Recent advances in PLC, SCADA and leak detection system technologies lead to the development of a highly integrated control system. Interconnected with fiber optic communication speeds (OC-1), this level of integration moves away from the historic model of stand-alone field controllers connected over low speed communication links to a centralized control center which, in turn, exchanges data from the host system to stand-alone leak detection processors.

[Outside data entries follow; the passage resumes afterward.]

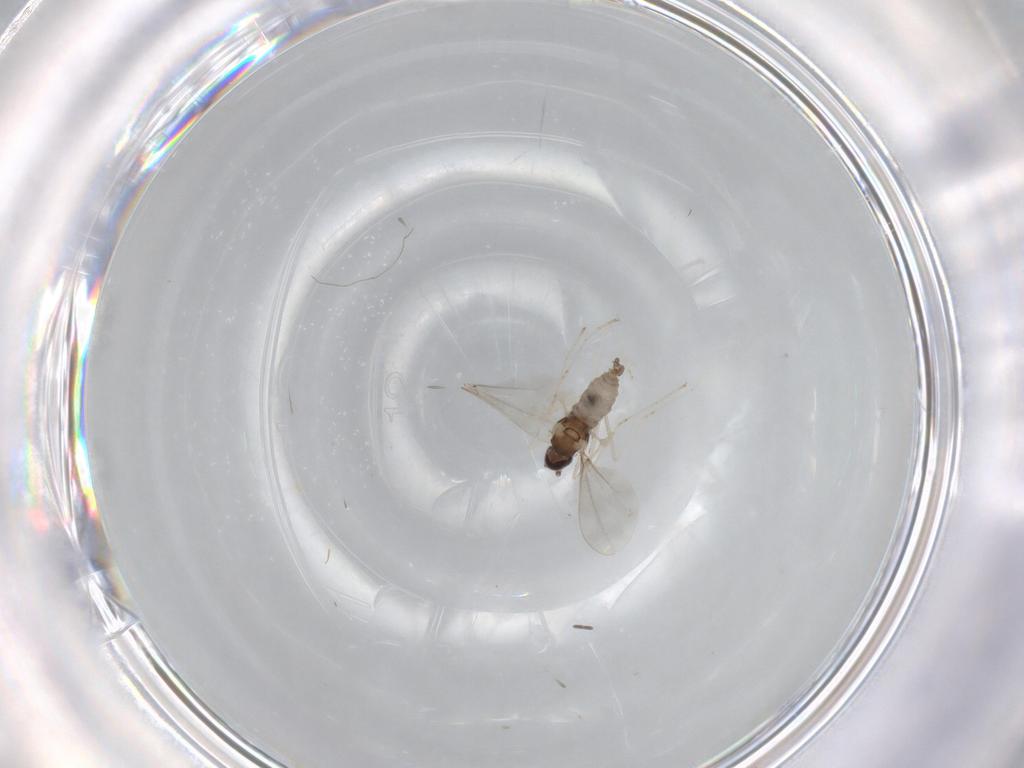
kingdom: Animalia
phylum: Arthropoda
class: Insecta
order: Diptera
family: Cecidomyiidae
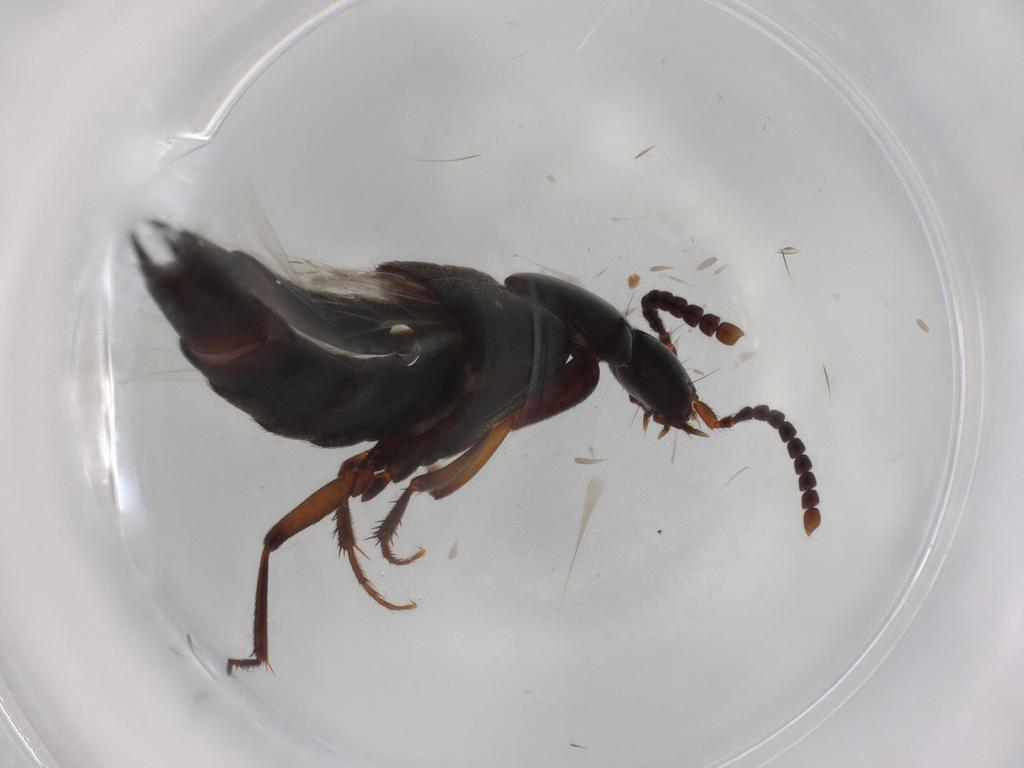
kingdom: Animalia
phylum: Arthropoda
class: Insecta
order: Coleoptera
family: Staphylinidae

A new system design approach utilized familiar pipeline control elements such as PLC controllers and MODBUS communication protocols in combination with elements more typically associated with an office environment such as Windows NT servers, PC compatible computers, and Ethernet TCP/IP communications networks. These open-architecture components were used to fully develop, debug and test the SCADA system prior to system startup. The pipeline simulator is used as the centerpiece for this process to perform thorough operational validation of the system long before initial linefill. Once the various components were fully tested they were exported to the physical system in an operational state.

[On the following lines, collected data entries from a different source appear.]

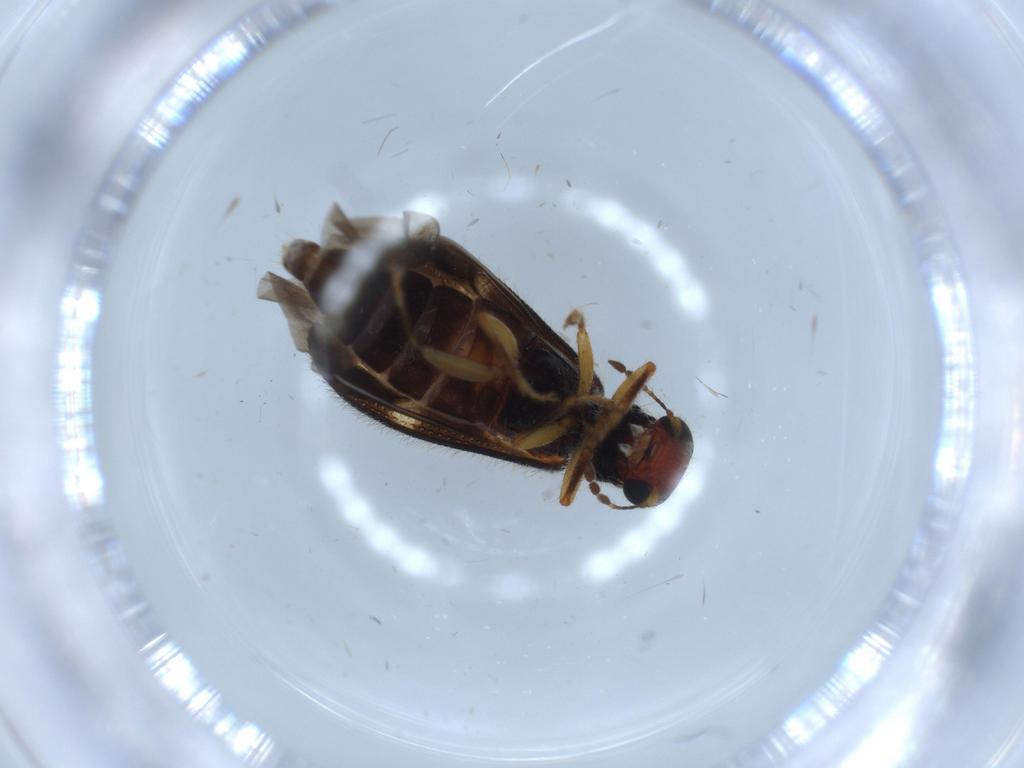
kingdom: Animalia
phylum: Arthropoda
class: Insecta
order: Coleoptera
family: Cleridae
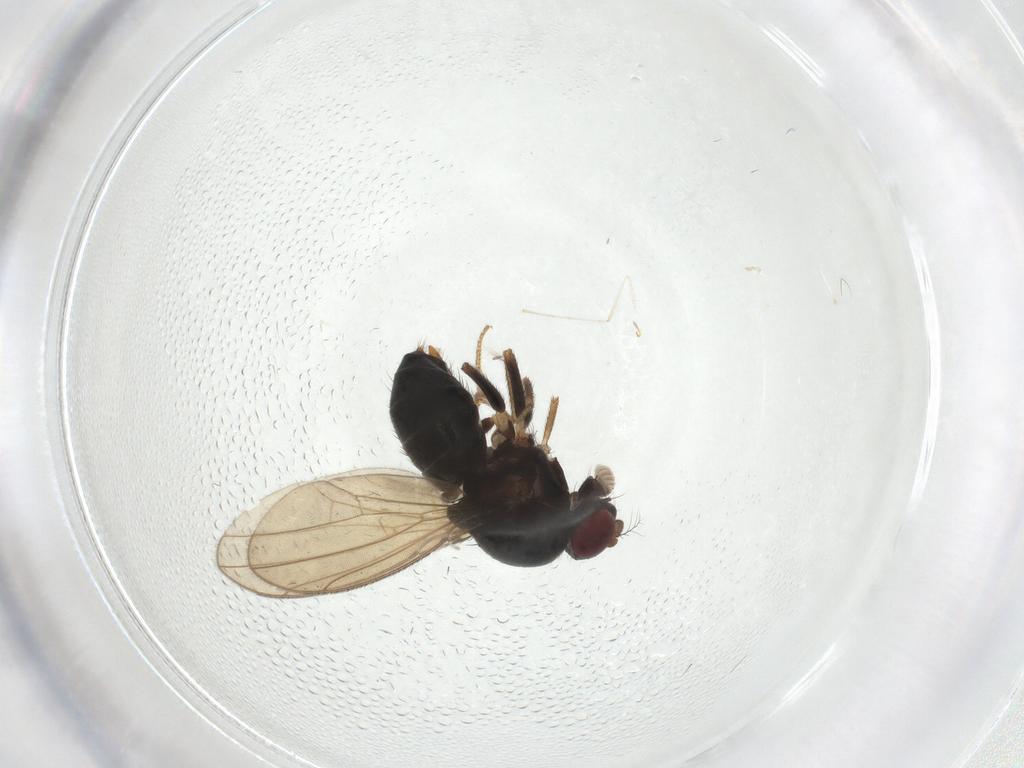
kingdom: Animalia
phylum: Arthropoda
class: Insecta
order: Diptera
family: Drosophilidae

The result is nearly seamless control systems supported by high data rates, high model speeds, common databases, and multi-channel communications. The increased level of integration has had dramatic impacts in leak detection, system safety, engineering development, operator training, and overall reliability of the control systems.
The following paper presents a narrative overview of these new developments in the context of an implementation on Pacific Pipeline System (PPS). PPS is a recently constructed and commissioned 209 km (130 mile), 50.8 cm (20″) diameter, hot crude oil pipeline between the southern portion of California’s San Joaquin Valley and refineries in the Los Angeles basin. Following the Interstate 5 corridor over the “Grapevine”, Tejon Pass, Angeles National Forest and through heavily populated areas, this pipeline traverses some of the most environmentally and safety sensitive regions in the United States. The joint federal and state Environmental Impact Report / Environmental Impact Statement (EIR/EIS) set high hurdles for leak detection and control system performance. The historic control architecture and technologies were not adequate.
This paper provides an overview of the environmental and physical constraints of the Pacific Pipeline System alignment, hydraulics, pumping and metering equipment, and block valve locations. It also discusses their impact on the design, programming and commissioning of a SCADA system meeting the requirements of the EIR/EIS. The paper then describes in more detail the fiber-optic communication system, control system architecture, SCADA system, leak detection models, simulator models and implementation methods, along with the engineering decisions leading to a comprehensive solution for the SCADA and leak detection requirements.